* TASK STATEMENT *
Bring together all lines from the listing below that contain the string "проведения".

---+---

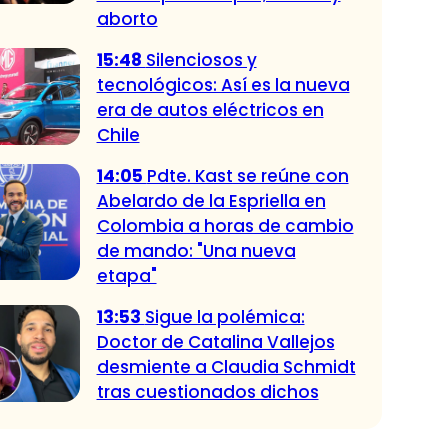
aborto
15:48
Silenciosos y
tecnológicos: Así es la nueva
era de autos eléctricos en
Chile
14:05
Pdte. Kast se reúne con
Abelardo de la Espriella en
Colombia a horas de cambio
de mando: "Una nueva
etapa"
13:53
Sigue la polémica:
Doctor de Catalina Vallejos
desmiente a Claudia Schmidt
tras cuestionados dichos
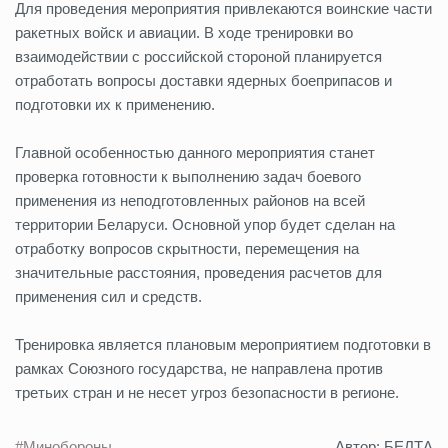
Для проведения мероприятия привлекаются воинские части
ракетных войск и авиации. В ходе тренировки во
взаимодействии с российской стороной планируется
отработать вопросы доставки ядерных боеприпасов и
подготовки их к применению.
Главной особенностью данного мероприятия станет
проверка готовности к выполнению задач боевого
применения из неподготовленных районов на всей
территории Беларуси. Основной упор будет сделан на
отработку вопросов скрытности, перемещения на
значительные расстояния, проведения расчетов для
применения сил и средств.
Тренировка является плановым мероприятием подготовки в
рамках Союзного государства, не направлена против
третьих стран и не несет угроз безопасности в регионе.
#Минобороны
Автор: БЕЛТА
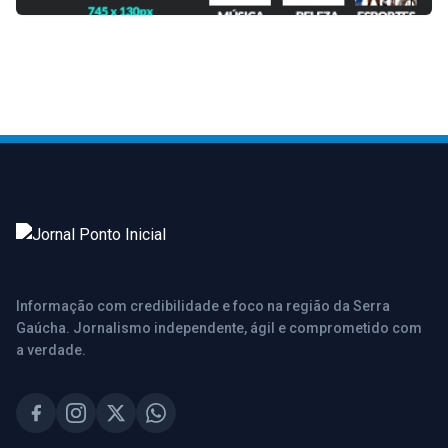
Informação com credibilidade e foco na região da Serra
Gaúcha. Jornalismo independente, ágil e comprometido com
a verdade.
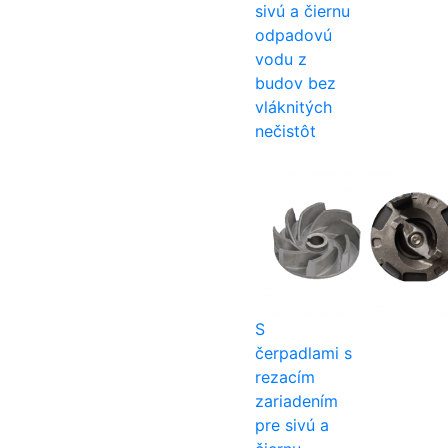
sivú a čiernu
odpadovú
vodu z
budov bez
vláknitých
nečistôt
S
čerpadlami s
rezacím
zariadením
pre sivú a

---+---

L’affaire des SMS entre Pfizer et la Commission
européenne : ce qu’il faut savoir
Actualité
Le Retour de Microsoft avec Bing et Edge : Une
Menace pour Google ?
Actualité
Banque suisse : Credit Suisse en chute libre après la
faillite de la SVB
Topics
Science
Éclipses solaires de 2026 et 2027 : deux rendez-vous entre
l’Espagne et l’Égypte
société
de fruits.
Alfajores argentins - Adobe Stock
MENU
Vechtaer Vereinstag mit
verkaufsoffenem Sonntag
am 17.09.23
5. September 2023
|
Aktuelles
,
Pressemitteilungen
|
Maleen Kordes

---+---

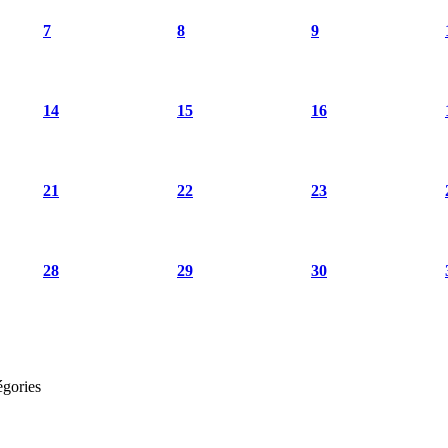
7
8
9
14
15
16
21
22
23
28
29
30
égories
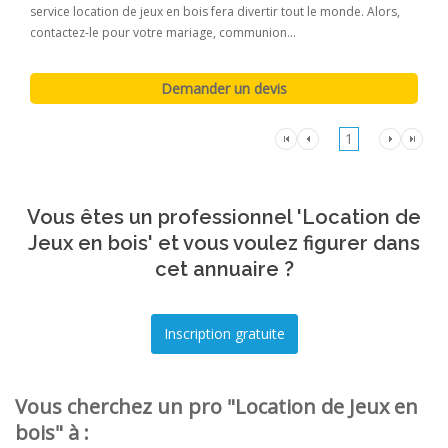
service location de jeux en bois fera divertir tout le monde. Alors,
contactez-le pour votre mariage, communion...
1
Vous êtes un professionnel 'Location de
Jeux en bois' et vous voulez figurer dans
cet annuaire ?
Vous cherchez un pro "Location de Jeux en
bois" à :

---+---

* ANSWER TO THIS EXERCISE *
Для проведения мероприятия привлекаются воинские части
значительные расстояния, проведения расчетов для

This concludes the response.